A cedar chest's potent aroma is one of the biggest draws to adding the furniture piece to your home collection. A cedar chest not only gives its owner a pleasant, woody odor, but it also offers a natural protection against moth larvae and other destructive pests. When chests age, however, this odor will fade as humidity and airborne debris clog the wood's pores. Fortunately, opening these pores and refreshing the smell takes just a few hours' work with minimal supplies and woodworking skills.

  1. Empty all items from the cedar chest. Place a plastic covering on the floor that is slightly larger than the chest's base, and put the chest on the center of the plastic covering.

  2. Remove dust from the chest. Use a hand-held vacuum or the soft brush attachment to your vacuum cleaner to clean the sides and base of the cedar chest's interior. Wipe the chest with a tack cloth, a sticky cloth available at most hardware stores or paint supply outlets.

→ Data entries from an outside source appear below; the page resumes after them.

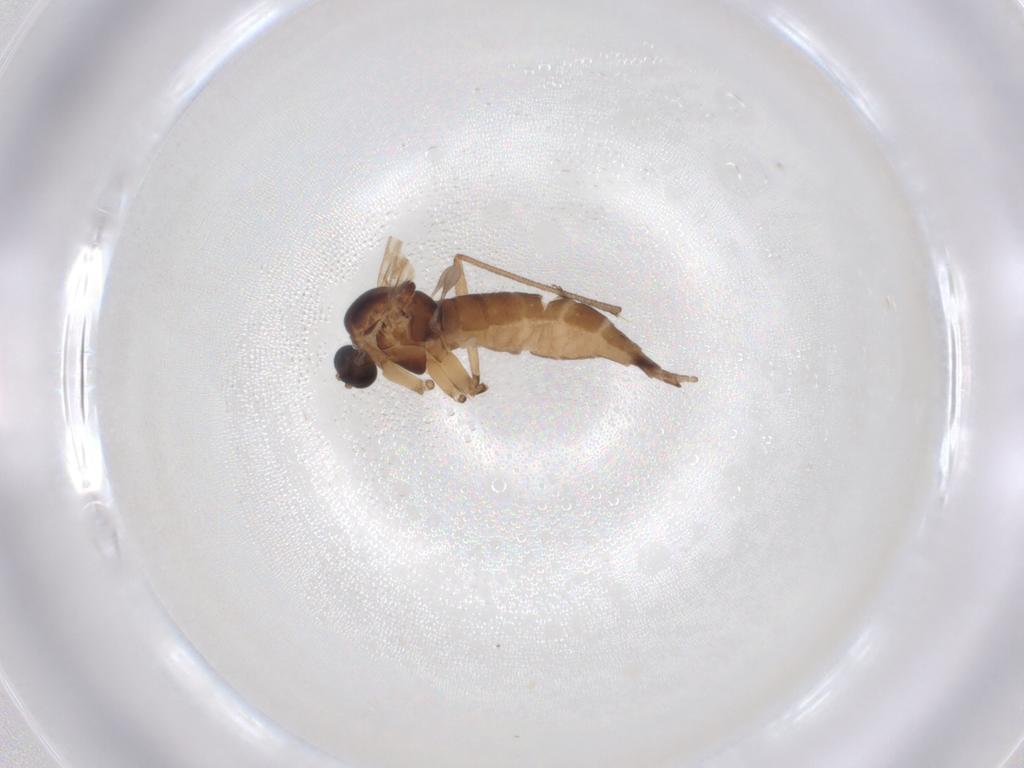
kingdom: Animalia
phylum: Arthropoda
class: Insecta
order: Diptera
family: Sciaridae
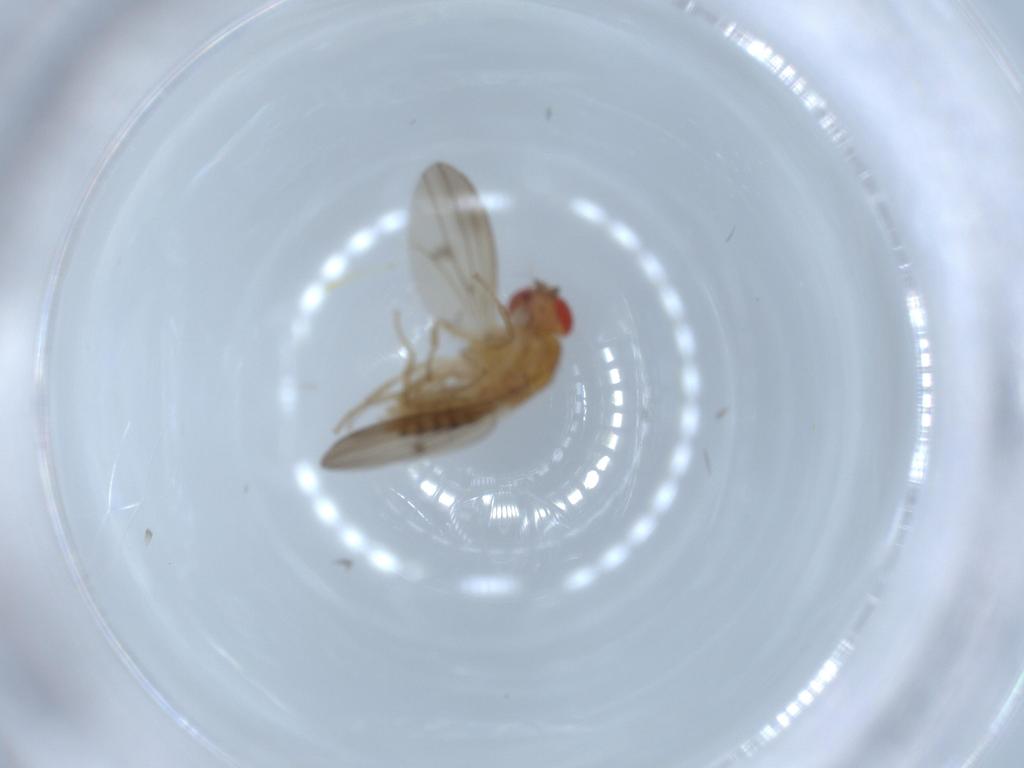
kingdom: Animalia
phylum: Arthropoda
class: Insecta
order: Diptera
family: Drosophilidae
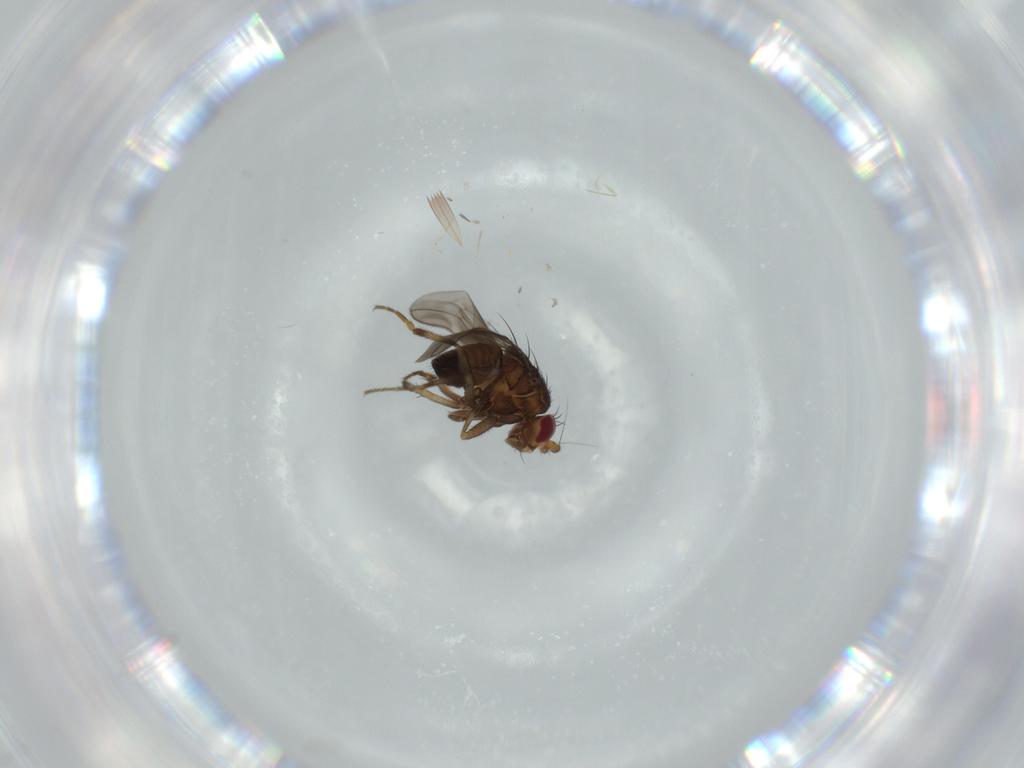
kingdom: Animalia
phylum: Arthropoda
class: Insecta
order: Diptera
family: Sphaeroceridae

  3. Lightly sand the chest's interior using fine-grain sandpaper. Sand with, not against, the wood's grain. Clean the interior of the chest again using the vacuum and the tack cloth.

  4. Close the chest's lid and let it sit for a few hours. Open the lid and determine whether the cedar smell has returned to your satisfaction.

  5. Apply cedar oil, which is available from most woodworking retailers and candle stores to further enhance the chest's smell. Dab a small amount of the oil onto a clean cloth and rub it throughout the interior of the chest.

  6. Leave a few cedar blocks or discs, available from most big box retailers, inside the chest to enhance the smell. Alternatively, make your own chest accessory by placing cedar shavings, purchased from a lumberyard, into a mesh sack, such as one made from a cheesecloth or stockings.

  7. Close the chest and keep it closed when not in use. This will prolong the time before it needs refreshing again.